### TASK STATEMENT
Only the number is needed: how many lines of the records include "family"?

■ ■ ■

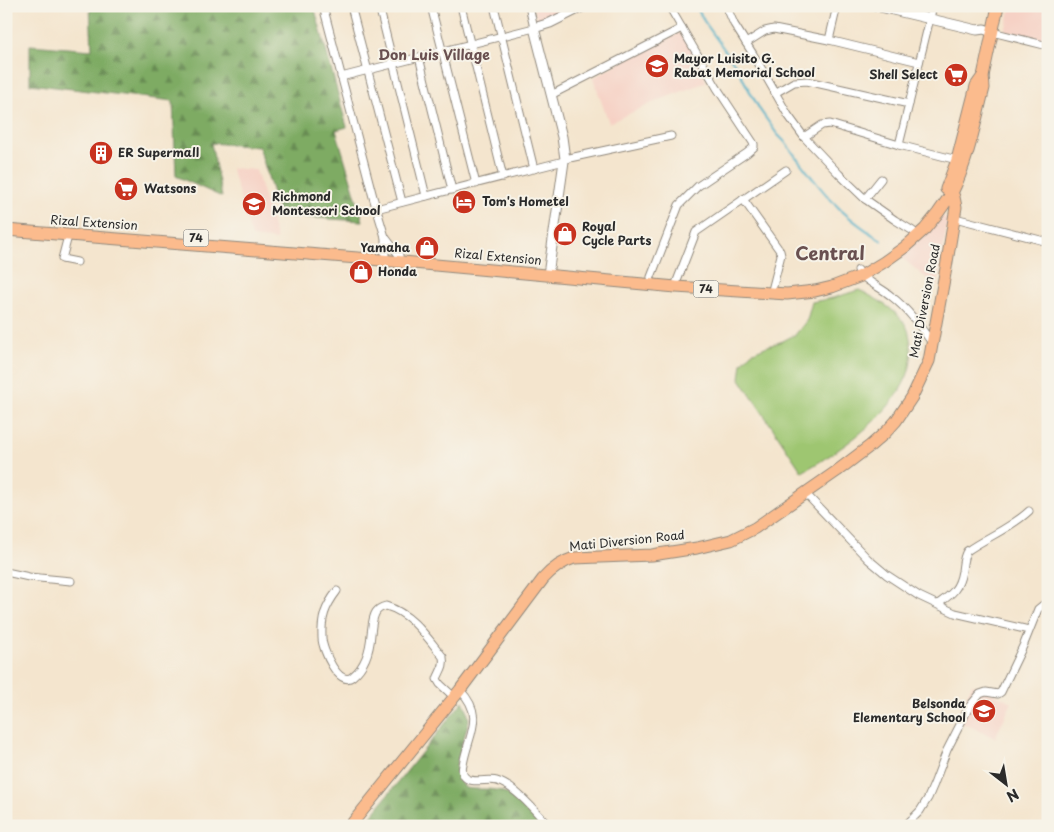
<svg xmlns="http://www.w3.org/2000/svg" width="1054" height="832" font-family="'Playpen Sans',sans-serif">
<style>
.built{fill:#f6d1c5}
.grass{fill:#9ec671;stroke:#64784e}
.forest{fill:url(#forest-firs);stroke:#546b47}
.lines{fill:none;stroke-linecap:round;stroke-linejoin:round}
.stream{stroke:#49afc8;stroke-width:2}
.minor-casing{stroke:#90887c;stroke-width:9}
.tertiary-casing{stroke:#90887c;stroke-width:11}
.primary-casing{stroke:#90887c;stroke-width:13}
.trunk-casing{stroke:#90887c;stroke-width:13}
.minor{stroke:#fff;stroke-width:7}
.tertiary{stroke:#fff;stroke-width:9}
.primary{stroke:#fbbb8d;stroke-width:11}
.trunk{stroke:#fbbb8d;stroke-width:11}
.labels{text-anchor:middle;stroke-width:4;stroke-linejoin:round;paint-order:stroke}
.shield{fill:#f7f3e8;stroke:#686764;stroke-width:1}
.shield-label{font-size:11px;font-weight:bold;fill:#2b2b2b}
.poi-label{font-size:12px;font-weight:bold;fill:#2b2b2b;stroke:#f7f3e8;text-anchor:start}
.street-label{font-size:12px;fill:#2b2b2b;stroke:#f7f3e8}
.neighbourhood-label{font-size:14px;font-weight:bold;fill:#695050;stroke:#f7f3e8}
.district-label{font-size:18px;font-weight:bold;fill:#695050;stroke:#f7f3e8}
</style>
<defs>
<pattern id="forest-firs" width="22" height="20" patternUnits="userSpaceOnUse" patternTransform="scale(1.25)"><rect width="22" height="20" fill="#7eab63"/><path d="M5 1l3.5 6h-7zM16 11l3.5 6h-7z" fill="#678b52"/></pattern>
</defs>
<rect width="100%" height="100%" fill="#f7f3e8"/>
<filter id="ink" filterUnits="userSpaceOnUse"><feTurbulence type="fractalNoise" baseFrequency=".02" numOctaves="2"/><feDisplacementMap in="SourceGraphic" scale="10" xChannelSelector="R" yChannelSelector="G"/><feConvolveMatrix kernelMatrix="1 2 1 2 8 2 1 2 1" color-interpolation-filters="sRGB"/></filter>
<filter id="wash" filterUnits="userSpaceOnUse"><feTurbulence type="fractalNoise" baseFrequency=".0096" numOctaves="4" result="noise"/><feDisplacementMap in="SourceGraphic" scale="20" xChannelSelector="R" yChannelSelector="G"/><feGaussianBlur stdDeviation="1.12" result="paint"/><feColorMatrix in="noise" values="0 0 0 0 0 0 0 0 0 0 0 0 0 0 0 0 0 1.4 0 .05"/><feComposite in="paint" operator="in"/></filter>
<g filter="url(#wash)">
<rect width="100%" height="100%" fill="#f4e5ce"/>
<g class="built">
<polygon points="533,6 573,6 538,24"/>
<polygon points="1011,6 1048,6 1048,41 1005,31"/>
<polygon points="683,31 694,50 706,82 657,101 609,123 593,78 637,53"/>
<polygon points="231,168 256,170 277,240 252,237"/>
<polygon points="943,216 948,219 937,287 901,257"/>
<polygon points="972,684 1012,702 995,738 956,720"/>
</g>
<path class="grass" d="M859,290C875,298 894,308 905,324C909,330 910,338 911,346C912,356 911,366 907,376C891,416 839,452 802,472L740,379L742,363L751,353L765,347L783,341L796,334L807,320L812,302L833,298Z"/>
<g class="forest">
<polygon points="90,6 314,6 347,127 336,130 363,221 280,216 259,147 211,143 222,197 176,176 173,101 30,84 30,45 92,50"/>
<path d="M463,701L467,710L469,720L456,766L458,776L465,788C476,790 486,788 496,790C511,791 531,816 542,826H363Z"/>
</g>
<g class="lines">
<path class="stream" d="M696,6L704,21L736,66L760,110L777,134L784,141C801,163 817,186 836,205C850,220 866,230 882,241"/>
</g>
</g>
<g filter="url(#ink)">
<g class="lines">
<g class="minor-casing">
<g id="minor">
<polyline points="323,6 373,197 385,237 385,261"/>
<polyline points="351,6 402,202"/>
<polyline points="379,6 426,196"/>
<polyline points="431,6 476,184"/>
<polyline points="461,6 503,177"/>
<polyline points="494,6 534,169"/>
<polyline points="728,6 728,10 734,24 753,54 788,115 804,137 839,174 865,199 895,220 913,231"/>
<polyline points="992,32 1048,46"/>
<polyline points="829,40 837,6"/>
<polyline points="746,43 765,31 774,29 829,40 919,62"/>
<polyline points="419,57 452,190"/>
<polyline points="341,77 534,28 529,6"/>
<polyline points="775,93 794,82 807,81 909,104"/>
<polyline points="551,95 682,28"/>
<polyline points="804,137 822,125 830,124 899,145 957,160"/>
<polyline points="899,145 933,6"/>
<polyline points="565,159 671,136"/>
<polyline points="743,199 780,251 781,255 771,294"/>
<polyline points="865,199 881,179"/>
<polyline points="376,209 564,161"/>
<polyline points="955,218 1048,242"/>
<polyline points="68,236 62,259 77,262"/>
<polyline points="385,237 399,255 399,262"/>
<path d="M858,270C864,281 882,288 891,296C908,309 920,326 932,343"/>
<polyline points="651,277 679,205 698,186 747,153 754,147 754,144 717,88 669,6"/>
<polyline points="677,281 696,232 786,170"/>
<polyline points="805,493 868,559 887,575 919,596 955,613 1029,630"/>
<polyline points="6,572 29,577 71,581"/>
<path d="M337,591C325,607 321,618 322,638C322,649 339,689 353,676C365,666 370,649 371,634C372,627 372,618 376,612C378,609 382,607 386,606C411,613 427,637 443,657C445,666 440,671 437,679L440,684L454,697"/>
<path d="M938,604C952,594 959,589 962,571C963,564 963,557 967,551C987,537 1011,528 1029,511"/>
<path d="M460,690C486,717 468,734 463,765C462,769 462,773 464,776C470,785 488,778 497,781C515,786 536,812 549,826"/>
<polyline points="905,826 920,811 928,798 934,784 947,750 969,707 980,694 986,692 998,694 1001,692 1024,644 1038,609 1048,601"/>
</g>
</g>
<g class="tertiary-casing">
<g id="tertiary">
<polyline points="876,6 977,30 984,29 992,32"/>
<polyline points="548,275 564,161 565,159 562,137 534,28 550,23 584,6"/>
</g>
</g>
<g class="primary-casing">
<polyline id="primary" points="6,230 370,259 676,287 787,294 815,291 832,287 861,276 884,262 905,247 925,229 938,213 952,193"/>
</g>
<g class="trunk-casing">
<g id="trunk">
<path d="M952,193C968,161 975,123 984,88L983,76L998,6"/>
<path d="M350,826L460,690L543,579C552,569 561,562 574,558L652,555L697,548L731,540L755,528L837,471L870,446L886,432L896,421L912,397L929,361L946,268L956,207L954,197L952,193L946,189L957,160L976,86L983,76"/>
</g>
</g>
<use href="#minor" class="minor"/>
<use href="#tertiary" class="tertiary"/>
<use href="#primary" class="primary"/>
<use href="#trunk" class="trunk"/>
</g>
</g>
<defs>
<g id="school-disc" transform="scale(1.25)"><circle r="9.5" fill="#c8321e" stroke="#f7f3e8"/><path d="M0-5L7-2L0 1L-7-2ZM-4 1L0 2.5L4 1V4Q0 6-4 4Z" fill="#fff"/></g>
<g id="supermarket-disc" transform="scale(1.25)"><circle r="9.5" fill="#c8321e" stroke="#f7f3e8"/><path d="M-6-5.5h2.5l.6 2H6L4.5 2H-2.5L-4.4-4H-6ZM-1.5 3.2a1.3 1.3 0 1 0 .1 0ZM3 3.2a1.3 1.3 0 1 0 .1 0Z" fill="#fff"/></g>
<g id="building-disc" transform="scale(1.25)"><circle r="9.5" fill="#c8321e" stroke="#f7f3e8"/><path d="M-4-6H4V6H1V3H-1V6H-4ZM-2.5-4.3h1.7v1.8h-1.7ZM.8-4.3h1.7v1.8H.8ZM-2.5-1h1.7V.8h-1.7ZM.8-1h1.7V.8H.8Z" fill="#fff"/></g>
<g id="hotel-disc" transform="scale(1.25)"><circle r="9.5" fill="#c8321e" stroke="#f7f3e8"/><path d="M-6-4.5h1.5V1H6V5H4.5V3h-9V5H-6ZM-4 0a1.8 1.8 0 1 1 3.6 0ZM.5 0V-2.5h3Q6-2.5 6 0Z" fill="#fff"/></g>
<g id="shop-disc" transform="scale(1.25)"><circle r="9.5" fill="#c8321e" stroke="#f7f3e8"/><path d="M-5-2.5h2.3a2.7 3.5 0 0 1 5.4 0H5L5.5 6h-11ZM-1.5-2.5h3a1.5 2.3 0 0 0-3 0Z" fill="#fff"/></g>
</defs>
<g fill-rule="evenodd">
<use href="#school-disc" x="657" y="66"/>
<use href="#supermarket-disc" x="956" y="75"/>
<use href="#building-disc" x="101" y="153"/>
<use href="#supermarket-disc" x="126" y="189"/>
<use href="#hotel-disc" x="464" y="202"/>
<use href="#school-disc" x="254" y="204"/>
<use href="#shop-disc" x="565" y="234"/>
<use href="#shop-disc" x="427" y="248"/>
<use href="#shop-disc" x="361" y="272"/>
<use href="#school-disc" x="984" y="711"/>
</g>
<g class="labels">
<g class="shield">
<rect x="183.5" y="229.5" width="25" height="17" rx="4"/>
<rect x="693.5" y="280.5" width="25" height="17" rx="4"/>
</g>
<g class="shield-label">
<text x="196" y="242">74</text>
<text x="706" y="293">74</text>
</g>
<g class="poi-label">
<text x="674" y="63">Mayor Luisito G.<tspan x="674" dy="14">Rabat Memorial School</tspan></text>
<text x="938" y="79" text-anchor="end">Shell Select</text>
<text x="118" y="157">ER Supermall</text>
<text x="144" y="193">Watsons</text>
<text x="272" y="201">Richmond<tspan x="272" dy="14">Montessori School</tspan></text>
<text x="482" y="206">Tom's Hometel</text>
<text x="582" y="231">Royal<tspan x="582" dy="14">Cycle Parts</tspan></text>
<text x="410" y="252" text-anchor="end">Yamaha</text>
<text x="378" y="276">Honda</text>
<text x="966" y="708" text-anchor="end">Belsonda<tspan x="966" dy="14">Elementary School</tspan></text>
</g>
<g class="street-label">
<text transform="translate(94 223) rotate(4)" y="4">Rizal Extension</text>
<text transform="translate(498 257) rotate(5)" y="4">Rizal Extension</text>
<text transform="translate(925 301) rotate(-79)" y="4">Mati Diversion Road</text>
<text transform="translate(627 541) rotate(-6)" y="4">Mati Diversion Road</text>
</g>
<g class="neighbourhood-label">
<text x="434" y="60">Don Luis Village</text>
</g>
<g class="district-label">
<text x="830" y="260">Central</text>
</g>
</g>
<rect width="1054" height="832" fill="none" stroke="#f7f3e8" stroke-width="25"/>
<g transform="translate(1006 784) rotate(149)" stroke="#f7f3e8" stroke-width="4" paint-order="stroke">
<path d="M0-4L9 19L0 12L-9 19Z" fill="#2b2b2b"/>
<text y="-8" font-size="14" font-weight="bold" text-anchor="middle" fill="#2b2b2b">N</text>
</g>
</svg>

■ ■ ■

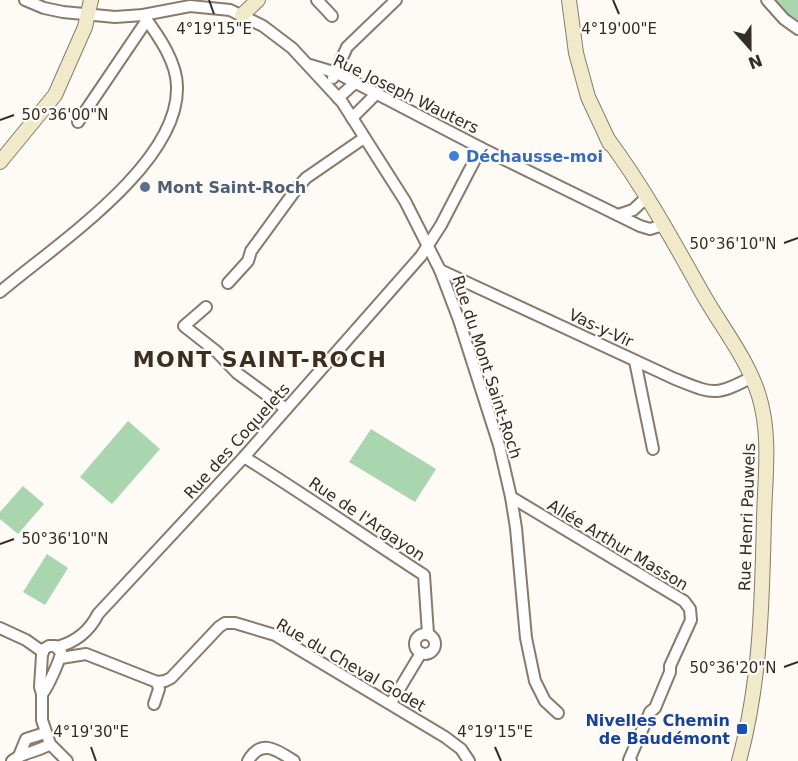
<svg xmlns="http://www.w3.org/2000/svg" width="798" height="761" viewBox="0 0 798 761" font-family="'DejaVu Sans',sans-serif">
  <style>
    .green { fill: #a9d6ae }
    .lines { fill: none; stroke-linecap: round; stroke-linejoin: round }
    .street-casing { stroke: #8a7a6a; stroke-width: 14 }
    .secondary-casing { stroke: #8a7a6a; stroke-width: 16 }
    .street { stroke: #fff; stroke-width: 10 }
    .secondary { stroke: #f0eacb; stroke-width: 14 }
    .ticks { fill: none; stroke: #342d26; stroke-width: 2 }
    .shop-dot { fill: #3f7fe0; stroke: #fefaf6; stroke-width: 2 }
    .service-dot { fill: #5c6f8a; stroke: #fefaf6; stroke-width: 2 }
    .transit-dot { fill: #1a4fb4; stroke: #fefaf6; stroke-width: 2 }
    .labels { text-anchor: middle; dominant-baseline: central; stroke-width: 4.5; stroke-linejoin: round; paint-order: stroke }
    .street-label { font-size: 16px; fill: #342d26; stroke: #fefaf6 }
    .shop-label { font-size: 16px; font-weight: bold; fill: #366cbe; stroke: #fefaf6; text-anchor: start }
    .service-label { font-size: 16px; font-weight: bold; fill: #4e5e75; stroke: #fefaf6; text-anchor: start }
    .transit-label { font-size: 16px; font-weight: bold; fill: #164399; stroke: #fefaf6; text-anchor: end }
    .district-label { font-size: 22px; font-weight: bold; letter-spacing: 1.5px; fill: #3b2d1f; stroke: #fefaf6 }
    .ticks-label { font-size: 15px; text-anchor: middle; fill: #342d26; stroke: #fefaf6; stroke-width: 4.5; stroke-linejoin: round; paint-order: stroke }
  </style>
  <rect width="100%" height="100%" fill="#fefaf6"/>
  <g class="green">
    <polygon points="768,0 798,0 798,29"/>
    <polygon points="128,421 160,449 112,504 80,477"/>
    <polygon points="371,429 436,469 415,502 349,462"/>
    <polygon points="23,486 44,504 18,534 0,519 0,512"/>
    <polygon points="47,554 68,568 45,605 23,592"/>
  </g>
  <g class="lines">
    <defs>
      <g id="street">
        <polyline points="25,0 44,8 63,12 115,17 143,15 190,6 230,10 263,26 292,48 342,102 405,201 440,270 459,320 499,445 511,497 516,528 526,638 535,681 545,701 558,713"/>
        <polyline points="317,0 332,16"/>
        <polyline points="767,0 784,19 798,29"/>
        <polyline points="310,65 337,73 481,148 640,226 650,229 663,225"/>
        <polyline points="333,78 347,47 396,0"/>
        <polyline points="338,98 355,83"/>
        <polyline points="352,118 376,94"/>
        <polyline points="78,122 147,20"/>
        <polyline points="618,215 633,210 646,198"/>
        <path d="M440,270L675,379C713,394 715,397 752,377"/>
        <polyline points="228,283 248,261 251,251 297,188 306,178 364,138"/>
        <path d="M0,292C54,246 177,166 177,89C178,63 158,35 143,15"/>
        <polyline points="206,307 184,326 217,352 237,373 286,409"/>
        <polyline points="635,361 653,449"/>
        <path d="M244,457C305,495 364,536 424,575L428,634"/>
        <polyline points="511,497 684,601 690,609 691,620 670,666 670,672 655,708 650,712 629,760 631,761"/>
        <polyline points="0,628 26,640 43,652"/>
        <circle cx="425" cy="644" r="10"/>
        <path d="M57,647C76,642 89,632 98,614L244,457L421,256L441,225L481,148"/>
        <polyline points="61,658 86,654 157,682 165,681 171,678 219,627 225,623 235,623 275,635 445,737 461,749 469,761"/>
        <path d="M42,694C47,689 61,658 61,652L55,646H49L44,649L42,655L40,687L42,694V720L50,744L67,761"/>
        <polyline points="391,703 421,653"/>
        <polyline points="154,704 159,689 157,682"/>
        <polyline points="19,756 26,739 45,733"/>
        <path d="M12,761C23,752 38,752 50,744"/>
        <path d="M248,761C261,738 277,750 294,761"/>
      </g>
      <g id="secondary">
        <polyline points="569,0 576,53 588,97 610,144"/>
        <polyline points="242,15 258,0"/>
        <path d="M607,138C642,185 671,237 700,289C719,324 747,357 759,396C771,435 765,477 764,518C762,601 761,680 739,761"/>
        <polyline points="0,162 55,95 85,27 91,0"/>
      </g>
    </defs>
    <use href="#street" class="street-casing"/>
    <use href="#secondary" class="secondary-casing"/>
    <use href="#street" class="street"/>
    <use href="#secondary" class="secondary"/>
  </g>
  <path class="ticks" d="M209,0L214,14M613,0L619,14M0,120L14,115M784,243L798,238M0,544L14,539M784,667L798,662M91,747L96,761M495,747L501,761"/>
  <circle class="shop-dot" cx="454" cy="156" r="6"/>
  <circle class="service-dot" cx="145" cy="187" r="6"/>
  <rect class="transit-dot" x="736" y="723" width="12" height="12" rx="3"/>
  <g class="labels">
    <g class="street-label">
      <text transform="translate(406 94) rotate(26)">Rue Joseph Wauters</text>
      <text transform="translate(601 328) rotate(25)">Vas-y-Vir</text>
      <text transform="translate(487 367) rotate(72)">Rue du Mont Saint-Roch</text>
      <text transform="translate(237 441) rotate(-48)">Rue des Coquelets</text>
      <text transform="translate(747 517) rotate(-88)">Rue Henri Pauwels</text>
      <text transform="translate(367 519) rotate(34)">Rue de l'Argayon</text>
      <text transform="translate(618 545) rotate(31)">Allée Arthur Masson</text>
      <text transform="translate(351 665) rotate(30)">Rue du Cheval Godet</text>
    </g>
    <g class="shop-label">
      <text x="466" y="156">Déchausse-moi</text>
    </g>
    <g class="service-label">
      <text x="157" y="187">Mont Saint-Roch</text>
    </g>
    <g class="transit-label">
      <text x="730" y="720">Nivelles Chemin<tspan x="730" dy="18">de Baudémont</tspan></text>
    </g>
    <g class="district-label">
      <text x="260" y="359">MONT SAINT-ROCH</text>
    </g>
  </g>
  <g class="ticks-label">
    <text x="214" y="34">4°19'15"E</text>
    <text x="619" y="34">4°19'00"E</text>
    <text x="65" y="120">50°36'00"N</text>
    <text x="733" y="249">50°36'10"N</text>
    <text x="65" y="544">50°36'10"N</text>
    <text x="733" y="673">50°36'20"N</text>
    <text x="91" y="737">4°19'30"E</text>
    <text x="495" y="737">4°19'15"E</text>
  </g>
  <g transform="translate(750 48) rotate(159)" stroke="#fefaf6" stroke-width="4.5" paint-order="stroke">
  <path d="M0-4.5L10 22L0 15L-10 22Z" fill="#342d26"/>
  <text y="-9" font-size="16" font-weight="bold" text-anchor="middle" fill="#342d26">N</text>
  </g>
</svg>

■ ■ ■

### SOLUTION TO THE EXERCISE
2